─── Supplied material ───

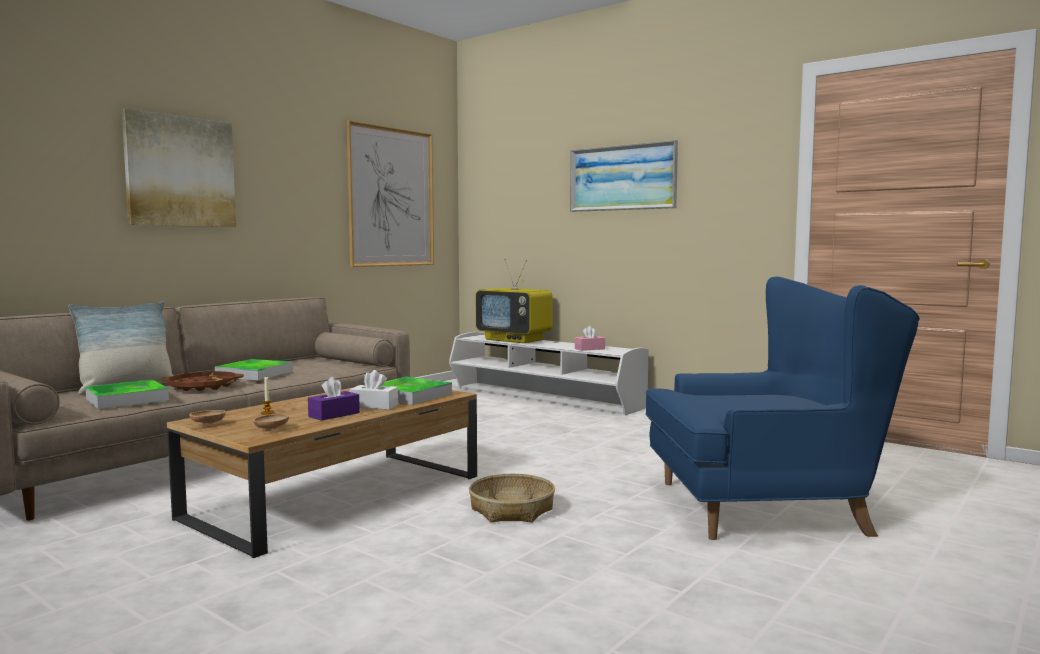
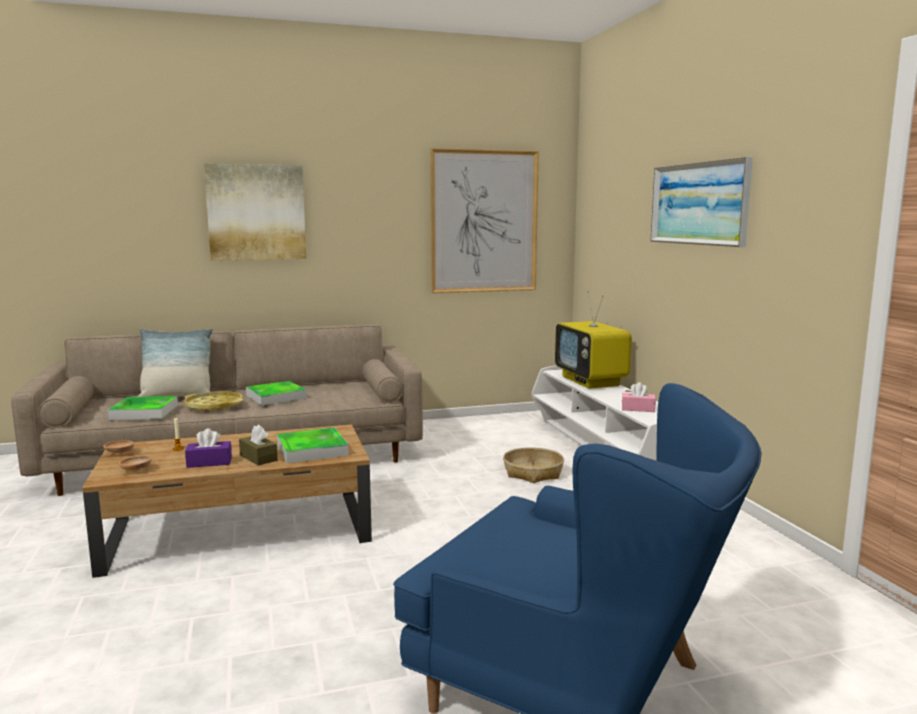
camera: 35 degrees right, 5 degrees up
brown tray [160,371,244,391] -> yellow tray [184,391,243,412]
white tissue box [350,370,398,410] -> brown tissue box [239,425,278,465]
basket [469,474,555,522] -> basket moved to [503,447,564,483]

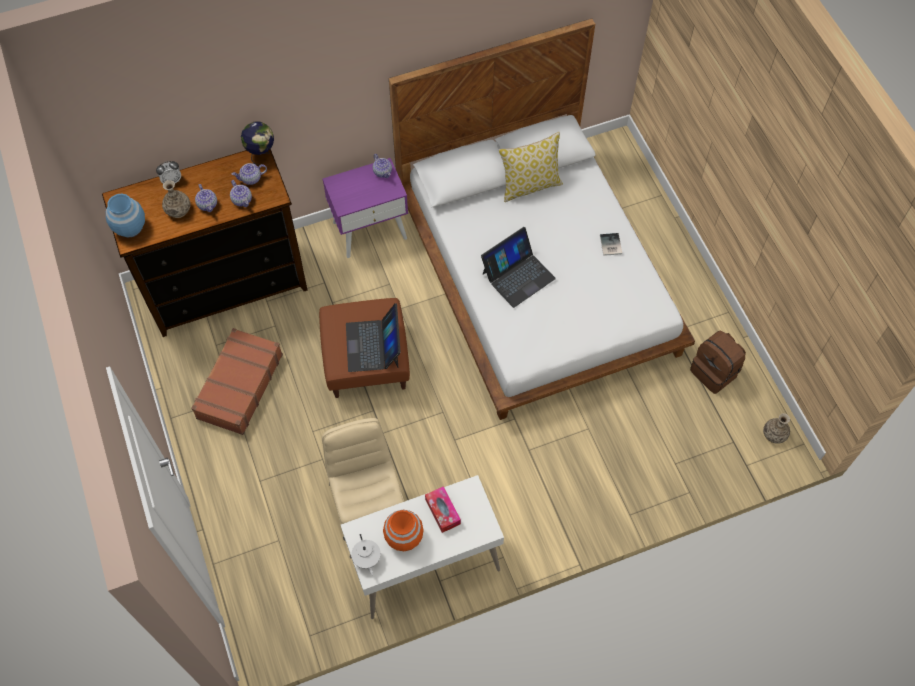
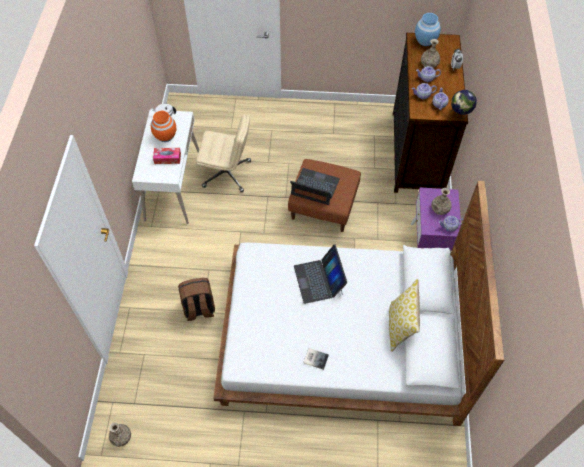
camera: 115 degrees right, 5 degrees down
brown suitcase [191,328,283,435] -> none
brown backpack [690,331,746,394] -> brown backpack moved to [178,278,215,321]
none -> vase [431,188,452,215]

───

■ What is being asked ■
Across the data, how many lines have the word "none" in them? Respond with the number alone.

■ Exercise solution ■
2